_Goal_.
Copy every line of the records below word for word, in the same order.

· · · · · · ·

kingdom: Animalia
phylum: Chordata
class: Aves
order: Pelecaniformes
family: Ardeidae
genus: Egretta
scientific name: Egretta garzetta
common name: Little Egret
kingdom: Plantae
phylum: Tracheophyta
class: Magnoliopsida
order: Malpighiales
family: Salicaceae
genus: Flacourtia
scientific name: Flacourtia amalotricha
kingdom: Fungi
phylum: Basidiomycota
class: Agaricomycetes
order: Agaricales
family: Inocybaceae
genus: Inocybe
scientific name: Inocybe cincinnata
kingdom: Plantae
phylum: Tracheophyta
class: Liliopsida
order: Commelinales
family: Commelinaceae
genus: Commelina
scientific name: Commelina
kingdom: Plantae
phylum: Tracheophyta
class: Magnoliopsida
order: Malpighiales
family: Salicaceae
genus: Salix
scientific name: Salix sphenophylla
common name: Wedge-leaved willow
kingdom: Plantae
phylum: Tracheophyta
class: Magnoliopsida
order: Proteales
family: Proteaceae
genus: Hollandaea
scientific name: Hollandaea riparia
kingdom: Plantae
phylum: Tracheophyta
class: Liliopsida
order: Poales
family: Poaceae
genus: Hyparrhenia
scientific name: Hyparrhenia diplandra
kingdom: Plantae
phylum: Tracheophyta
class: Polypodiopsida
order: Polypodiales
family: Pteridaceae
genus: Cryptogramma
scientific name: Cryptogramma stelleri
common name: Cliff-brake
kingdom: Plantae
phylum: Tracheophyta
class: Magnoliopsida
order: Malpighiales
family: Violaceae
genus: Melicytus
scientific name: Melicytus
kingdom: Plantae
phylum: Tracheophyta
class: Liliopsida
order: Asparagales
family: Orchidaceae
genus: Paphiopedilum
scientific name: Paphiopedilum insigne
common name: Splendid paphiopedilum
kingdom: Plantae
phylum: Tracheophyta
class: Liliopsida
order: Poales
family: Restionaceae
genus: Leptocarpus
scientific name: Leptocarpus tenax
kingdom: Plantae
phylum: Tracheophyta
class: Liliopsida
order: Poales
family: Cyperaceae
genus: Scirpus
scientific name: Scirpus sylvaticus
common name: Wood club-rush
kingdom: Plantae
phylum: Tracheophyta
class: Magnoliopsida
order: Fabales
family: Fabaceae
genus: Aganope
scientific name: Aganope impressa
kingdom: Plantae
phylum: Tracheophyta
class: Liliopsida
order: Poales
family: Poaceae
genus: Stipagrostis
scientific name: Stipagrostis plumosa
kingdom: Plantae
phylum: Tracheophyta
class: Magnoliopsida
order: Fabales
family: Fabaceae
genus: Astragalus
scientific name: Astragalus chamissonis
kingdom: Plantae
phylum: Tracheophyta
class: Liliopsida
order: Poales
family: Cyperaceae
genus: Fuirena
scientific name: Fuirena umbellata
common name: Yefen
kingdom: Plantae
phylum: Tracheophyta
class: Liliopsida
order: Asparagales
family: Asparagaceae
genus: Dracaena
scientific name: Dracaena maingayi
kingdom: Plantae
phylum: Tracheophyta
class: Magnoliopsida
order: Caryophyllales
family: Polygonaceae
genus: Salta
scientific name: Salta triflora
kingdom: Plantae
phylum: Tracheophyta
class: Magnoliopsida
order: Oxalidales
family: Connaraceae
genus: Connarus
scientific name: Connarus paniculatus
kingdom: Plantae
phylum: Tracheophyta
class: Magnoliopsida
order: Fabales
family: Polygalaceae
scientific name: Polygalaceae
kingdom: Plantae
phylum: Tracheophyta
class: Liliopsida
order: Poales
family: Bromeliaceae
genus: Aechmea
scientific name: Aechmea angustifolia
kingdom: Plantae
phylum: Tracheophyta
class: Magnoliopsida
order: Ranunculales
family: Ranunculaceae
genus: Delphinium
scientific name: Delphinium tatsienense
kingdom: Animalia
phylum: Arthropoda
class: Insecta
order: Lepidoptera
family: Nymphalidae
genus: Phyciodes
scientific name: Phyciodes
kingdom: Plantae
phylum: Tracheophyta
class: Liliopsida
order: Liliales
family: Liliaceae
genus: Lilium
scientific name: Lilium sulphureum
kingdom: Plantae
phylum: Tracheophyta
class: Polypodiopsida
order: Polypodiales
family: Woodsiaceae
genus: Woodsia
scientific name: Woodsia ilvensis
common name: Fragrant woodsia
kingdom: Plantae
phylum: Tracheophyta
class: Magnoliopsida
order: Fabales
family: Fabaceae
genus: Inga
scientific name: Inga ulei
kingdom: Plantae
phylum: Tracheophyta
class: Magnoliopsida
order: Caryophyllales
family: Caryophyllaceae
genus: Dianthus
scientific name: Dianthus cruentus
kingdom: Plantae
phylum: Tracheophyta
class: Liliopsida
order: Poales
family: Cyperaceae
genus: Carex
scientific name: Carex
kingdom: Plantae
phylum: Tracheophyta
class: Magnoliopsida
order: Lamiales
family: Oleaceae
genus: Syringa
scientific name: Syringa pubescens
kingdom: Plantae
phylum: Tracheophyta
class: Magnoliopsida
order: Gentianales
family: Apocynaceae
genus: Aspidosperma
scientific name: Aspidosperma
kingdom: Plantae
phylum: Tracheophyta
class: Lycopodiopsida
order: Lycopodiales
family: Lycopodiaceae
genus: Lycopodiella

· · · · · · ·

_Completed task_.
kingdom: Animalia
phylum: Chordata
class: Aves
order: Pelecaniformes
family: Ardeidae
genus: Egretta
scientific name: Egretta garzetta
common name: Little Egret
kingdom: Plantae
phylum: Tracheophyta
class: Magnoliopsida
order: Malpighiales
family: Salicaceae
genus: Flacourtia
scientific name: Flacourtia amalotricha
kingdom: Fungi
phylum: Basidiomycota
class: Agaricomycetes
order: Agaricales
family: Inocybaceae
genus: Inocybe
scientific name: Inocybe cincinnata
kingdom: Plantae
phylum: Tracheophyta
class: Liliopsida
order: Commelinales
family: Commelinaceae
genus: Commelina
scientific name: Commelina
kingdom: Plantae
phylum: Tracheophyta
class: Magnoliopsida
order: Malpighiales
family: Salicaceae
genus: Salix
scientific name: Salix sphenophylla
common name: Wedge-leaved willow
kingdom: Plantae
phylum: Tracheophyta
class: Magnoliopsida
order: Proteales
family: Proteaceae
genus: Hollandaea
scientific name: Hollandaea riparia
kingdom: Plantae
phylum: Tracheophyta
class: Liliopsida
order: Poales
family: Poaceae
genus: Hyparrhenia
scientific name: Hyparrhenia diplandra
kingdom: Plantae
phylum: Tracheophyta
class: Polypodiopsida
order: Polypodiales
family: Pteridaceae
genus: Cryptogramma
scientific name: Cryptogramma stelleri
common name: Cliff-brake
kingdom: Plantae
phylum: Tracheophyta
class: Magnoliopsida
order: Malpighiales
family: Violaceae
genus: Melicytus
scientific name: Melicytus
kingdom: Plantae
phylum: Tracheophyta
class: Liliopsida
order: Asparagales
family: Orchidaceae
genus: Paphiopedilum
scientific name: Paphiopedilum insigne
common name: Splendid paphiopedilum
kingdom: Plantae
phylum: Tracheophyta
class: Liliopsida
order: Poales
family: Restionaceae
genus: Leptocarpus
scientific name: Leptocarpus tenax
kingdom: Plantae
phylum: Tracheophyta
class: Liliopsida
order: Poales
family: Cyperaceae
genus: Scirpus
scientific name: Scirpus sylvaticus
common name: Wood club-rush
kingdom: Plantae
phylum: Tracheophyta
class: Magnoliopsida
order: Fabales
family: Fabaceae
genus: Aganope
scientific name: Aganope impressa
kingdom: Plantae
phylum: Tracheophyta
class: Liliopsida
order: Poales
family: Poaceae
genus: Stipagrostis
scientific name: Stipagrostis plumosa
kingdom: Plantae
phylum: Tracheophyta
class: Magnoliopsida
order: Fabales
family: Fabaceae
genus: Astragalus
scientific name: Astragalus chamissonis
kingdom: Plantae
phylum: Tracheophyta
class: Liliopsida
order: Poales
family: Cyperaceae
genus: Fuirena
scientific name: Fuirena umbellata
common name: Yefen
kingdom: Plantae
phylum: Tracheophyta
class: Liliopsida
order: Asparagales
family: Asparagaceae
genus: Dracaena
scientific name: Dracaena maingayi
kingdom: Plantae
phylum: Tracheophyta
class: Magnoliopsida
order: Caryophyllales
family: Polygonaceae
genus: Salta
scientific name: Salta triflora
kingdom: Plantae
phylum: Tracheophyta
class: Magnoliopsida
order: Oxalidales
family: Connaraceae
genus: Connarus
scientific name: Connarus paniculatus
kingdom: Plantae
phylum: Tracheophyta
class: Magnoliopsida
order: Fabales
family: Polygalaceae
scientific name: Polygalaceae
kingdom: Plantae
phylum: Tracheophyta
class: Liliopsida
order: Poales
family: Bromeliaceae
genus: Aechmea
scientific name: Aechmea angustifolia
kingdom: Plantae
phylum: Tracheophyta
class: Magnoliopsida
order: Ranunculales
family: Ranunculaceae
genus: Delphinium
scientific name: Delphinium tatsienense
kingdom: Animalia
phylum: Arthropoda
class: Insecta
order: Lepidoptera
family: Nymphalidae
genus: Phyciodes
scientific name: Phyciodes
kingdom: Plantae
phylum: Tracheophyta
class: Liliopsida
order: Liliales
family: Liliaceae
genus: Lilium
scientific name: Lilium sulphureum
kingdom: Plantae
phylum: Tracheophyta
class: Polypodiopsida
order: Polypodiales
family: Woodsiaceae
genus: Woodsia
scientific name: Woodsia ilvensis
common name: Fragrant woodsia
kingdom: Plantae
phylum: Tracheophyta
class: Magnoliopsida
order: Fabales
family: Fabaceae
genus: Inga
scientific name: Inga ulei
kingdom: Plantae
phylum: Tracheophyta
class: Magnoliopsida
order: Caryophyllales
family: Caryophyllaceae
genus: Dianthus
scientific name: Dianthus cruentus
kingdom: Plantae
phylum: Tracheophyta
class: Liliopsida
order: Poales
family: Cyperaceae
genus: Carex
scientific name: Carex
kingdom: Plantae
phylum: Tracheophyta
class: Magnoliopsida
order: Lamiales
family: Oleaceae
genus: Syringa
scientific name: Syringa pubescens
kingdom: Plantae
phylum: Tracheophyta
class: Magnoliopsida
order: Gentianales
family: Apocynaceae
genus: Aspidosperma
scientific name: Aspidosperma
kingdom: Plantae
phylum: Tracheophyta
class: Lycopodiopsida
order: Lycopodiales
family: Lycopodiaceae
genus: Lycopodiella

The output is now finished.